Gene expression was determined by quantitative reverse transcription polymerase chain reaction (qRT-PCR) analysis. Total RNA was isolated from HepG2 cells and Huh7 cells using the SteadyPure Universal RNA Extraction Kit (AG21017; Invitrogen), and then the 1 μg sample of RNA was reverse transcribed using a PrimeScriptTM RT Master Mix (Perfect Real Time) (RR036A; Takara, Shiga, Japan) according to the manufacturer’s instructions. Relative gene levels were determined by RT-qPCR using the StepOnePlusTM real-time PCR system (Applied Biosystems, USA). All RT-qPCR mixtures were prepared using a TB Green® Premix Ex Taq™ II (Tli RNaseH Plus) (RR820A; Takaka) with specific primers (Table 4). The mRNA levels of all target genes were normalized to the expression of the housekeeping gene actin. Relative quantities were determined using the comparative ΔΔCt method.

Table 4 RT-PCR primer sequence.

Western blot analysis

Cells from each group were lysed with RIPA lysate for 30 min and then transferred to the centrifuge tube. After centrifuging at 12,000 rpm/min for 10 min, the supernatant was extracted.
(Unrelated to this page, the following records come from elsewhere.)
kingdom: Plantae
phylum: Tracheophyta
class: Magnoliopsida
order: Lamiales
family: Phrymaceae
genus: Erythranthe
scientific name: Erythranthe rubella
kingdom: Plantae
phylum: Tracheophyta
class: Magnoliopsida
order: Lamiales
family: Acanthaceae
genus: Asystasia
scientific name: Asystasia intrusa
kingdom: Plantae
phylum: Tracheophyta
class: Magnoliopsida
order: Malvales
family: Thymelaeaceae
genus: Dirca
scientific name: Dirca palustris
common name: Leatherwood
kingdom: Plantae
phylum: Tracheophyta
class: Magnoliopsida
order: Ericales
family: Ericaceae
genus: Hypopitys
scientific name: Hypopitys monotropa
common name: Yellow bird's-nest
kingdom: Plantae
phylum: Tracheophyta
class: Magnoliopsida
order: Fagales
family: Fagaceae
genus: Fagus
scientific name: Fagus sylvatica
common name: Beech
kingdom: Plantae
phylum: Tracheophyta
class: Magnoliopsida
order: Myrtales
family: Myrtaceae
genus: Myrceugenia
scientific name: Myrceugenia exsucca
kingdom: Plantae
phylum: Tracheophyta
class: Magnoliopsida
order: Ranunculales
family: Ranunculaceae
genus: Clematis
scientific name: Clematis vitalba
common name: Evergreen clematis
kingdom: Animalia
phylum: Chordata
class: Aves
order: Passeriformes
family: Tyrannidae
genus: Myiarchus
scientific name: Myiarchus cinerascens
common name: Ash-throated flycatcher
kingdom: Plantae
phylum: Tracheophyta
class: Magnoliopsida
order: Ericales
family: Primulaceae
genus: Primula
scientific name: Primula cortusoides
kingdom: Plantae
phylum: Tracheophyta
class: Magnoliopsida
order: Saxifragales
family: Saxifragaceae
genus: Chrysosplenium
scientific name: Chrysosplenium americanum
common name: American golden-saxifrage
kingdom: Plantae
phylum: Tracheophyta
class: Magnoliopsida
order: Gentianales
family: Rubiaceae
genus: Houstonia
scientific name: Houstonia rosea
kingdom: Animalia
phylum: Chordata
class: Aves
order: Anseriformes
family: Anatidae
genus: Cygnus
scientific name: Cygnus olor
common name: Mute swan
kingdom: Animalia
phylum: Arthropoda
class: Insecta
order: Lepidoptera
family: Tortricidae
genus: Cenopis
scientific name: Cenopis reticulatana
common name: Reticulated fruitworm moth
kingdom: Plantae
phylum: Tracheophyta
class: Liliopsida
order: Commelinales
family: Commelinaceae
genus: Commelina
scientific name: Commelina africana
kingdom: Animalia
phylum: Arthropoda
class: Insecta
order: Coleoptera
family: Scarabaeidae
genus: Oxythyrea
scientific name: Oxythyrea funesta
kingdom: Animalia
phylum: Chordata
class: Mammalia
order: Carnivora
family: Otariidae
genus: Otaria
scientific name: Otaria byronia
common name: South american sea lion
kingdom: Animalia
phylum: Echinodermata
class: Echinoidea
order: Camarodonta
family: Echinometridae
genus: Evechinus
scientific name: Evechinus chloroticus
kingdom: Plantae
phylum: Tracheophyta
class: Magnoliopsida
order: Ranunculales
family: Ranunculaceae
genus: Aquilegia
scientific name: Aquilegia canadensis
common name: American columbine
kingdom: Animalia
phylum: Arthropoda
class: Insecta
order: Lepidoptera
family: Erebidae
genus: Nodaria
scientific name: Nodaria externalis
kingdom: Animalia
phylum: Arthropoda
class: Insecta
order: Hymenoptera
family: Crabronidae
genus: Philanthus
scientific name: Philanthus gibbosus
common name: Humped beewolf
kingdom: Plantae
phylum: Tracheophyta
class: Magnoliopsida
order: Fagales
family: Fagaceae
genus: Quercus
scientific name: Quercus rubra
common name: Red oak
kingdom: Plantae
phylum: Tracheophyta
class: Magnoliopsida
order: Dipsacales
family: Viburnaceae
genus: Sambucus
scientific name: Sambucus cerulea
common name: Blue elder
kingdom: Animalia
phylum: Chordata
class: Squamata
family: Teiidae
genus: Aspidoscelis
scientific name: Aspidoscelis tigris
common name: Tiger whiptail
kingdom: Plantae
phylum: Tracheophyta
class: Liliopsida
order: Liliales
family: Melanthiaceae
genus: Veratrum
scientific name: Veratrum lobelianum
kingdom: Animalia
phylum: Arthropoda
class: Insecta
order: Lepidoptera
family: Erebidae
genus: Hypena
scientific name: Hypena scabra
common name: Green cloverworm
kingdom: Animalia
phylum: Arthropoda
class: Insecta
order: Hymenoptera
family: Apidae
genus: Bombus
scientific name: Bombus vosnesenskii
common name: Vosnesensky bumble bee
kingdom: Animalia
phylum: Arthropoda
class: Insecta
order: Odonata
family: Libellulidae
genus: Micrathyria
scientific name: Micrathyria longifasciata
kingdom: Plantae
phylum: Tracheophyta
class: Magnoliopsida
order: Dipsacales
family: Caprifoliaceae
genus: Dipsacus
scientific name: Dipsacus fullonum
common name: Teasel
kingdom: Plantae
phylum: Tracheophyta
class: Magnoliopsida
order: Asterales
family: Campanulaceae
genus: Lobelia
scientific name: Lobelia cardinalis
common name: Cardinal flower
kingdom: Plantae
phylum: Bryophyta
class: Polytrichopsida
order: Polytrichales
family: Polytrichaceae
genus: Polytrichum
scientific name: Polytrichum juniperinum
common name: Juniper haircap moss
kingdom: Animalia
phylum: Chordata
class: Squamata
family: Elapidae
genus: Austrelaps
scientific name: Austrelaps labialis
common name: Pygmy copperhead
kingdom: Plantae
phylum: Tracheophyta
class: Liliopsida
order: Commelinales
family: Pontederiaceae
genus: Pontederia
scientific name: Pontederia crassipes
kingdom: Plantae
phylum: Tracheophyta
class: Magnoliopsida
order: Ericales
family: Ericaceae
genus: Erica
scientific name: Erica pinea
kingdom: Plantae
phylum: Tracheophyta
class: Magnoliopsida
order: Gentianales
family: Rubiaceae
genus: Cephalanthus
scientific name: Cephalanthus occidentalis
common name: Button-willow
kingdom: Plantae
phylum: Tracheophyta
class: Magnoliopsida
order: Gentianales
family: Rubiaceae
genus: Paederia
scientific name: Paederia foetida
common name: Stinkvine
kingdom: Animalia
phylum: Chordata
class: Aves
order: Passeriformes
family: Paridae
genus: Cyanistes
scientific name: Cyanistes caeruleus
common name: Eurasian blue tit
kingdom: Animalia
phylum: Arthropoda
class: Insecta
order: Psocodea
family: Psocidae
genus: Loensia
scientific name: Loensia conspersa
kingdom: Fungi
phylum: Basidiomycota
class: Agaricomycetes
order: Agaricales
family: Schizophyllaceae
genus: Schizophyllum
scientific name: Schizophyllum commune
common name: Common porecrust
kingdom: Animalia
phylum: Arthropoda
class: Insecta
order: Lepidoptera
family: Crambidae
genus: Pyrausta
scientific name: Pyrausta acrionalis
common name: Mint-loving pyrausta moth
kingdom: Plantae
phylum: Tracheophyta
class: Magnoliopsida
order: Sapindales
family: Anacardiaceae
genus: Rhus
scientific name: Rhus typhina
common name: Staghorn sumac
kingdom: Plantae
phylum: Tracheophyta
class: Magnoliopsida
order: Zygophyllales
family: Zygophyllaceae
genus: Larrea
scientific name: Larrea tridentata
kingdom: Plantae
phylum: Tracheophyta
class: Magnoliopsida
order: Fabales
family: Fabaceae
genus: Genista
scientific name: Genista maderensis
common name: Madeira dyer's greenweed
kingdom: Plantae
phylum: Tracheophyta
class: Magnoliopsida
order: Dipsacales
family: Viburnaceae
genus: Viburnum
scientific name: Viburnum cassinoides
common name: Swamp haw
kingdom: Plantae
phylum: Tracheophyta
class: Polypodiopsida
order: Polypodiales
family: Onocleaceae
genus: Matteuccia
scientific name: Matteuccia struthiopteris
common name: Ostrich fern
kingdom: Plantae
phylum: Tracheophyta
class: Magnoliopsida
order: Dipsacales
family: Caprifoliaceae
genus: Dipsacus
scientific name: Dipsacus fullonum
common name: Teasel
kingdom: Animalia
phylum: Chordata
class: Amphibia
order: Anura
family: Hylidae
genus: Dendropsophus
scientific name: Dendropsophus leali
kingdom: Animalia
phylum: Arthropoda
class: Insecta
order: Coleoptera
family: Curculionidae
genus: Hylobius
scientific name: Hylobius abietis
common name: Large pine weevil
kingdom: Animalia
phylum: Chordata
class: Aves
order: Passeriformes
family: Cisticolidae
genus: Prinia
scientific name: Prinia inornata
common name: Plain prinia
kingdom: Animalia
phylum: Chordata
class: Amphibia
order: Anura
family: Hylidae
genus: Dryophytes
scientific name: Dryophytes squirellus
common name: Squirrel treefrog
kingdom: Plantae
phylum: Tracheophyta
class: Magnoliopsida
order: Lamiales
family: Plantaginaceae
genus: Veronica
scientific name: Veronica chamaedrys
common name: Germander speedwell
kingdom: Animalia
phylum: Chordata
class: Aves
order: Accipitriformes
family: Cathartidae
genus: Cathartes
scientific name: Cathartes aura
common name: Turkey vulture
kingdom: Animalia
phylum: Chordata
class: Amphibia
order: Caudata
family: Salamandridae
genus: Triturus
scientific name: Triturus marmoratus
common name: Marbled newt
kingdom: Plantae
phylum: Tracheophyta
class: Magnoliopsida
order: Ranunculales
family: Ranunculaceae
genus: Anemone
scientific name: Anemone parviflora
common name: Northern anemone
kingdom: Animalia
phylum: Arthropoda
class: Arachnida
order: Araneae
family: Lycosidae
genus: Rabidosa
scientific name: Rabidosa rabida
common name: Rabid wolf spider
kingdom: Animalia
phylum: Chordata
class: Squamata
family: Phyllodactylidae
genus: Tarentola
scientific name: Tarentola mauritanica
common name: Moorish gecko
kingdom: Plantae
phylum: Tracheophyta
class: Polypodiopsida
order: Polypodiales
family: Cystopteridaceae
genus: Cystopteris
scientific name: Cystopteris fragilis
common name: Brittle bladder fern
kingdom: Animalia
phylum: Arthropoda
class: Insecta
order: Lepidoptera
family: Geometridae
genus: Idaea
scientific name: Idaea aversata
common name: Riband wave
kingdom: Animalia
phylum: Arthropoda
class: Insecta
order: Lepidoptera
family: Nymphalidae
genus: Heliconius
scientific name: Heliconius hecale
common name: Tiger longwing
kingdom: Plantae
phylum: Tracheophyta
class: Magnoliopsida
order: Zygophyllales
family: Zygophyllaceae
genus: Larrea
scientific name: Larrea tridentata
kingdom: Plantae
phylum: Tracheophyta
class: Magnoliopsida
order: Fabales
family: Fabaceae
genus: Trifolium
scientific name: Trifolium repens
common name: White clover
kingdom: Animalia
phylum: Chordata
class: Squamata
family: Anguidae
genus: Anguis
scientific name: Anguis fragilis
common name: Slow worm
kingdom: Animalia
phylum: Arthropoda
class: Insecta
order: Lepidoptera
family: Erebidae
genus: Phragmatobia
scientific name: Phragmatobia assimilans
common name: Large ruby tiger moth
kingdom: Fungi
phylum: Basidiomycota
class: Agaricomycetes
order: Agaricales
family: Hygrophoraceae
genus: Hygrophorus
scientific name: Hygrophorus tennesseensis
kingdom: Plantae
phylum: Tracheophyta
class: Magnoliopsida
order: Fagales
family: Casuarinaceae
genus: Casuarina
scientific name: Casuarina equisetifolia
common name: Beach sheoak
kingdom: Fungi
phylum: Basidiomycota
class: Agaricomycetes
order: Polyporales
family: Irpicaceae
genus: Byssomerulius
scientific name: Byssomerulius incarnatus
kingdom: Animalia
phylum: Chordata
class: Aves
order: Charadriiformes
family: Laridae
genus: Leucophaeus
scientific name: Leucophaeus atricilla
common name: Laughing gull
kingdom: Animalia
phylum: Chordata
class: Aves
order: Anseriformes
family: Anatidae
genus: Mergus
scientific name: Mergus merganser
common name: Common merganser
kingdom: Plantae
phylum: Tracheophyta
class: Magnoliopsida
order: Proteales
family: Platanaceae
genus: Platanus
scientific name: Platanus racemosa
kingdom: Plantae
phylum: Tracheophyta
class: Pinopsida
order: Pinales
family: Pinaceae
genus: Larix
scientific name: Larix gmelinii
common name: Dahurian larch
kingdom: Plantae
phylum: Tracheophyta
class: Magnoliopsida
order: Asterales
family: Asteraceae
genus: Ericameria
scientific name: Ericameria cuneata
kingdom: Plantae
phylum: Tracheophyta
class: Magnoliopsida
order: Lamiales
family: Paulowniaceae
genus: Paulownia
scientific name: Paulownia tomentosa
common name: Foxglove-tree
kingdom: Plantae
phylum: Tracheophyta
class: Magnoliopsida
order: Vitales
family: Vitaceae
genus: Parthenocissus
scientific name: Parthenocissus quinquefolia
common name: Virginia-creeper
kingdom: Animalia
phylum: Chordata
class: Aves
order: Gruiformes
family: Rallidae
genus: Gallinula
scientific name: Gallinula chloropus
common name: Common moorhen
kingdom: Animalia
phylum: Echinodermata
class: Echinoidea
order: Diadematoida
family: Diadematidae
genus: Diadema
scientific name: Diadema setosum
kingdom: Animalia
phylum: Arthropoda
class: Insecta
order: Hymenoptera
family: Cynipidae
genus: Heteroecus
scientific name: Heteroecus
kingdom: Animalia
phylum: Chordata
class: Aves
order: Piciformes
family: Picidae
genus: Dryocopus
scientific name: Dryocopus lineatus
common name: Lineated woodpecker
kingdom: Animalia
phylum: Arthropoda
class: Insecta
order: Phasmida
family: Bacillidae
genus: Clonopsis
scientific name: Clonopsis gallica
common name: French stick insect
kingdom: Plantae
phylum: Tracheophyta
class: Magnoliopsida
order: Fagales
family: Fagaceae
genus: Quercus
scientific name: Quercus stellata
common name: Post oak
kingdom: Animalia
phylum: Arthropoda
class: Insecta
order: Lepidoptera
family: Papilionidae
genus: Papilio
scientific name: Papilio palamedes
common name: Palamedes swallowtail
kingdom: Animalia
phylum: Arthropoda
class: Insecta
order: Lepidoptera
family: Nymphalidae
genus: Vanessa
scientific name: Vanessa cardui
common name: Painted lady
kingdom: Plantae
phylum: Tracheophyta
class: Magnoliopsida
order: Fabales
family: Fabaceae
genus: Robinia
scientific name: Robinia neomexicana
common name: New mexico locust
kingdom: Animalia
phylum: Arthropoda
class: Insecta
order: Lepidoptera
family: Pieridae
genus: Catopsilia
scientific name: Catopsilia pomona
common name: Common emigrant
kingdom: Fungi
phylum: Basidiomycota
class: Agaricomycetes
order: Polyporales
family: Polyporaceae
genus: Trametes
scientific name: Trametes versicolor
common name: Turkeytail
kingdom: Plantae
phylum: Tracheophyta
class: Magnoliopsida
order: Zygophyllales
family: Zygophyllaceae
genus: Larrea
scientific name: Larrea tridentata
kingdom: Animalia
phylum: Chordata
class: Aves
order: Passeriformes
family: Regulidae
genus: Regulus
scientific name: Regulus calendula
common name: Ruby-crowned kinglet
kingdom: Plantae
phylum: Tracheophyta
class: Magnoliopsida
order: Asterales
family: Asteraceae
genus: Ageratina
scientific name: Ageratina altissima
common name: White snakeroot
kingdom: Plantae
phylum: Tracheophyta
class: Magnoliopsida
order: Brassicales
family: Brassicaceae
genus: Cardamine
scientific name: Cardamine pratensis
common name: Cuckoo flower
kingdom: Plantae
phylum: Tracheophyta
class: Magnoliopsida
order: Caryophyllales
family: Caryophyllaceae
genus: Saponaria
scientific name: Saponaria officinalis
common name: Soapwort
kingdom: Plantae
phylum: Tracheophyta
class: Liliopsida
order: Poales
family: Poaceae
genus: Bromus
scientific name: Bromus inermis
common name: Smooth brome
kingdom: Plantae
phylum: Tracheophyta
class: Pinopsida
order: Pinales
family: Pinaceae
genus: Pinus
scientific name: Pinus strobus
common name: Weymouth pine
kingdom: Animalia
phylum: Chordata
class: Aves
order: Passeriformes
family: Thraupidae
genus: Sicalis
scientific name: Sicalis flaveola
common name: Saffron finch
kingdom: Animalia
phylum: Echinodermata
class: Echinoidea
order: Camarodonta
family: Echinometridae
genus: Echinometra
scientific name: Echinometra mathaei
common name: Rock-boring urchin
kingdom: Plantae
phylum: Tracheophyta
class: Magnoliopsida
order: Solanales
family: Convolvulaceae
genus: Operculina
Quantitative protein concentration was detected by the BCA Protein Assay Kit. After being separated by SDS-PAGE, 50 µg protein samples were transferred. onto the PVDF membrane, sealed with 5% skim milk powder at room temperature for 1 h, and then washed with TBST solution. Rabbit anti-P53, XPO1, APP, and CDK2 monoclonal antibodies (1:1000) were added, respectively, to incubate overnight at 4 °C, then the membrane was washed again, the corresponding secondary antibody was added, and the ECL kit was used to stain. The grey value of each imaging protein band was analysed by the Gel Imaging System, and the relative expression change of each group protein was compared with Beta actin as an internal reference.

Statistical analysis

Data were expressed as mean ± SD. The results were analysed using GraphPad Prism 9.0 and SPSS 20.0 software. Student's t tests were developed to compare quantitative data between groups and p < 0.05 revealed a significant difference.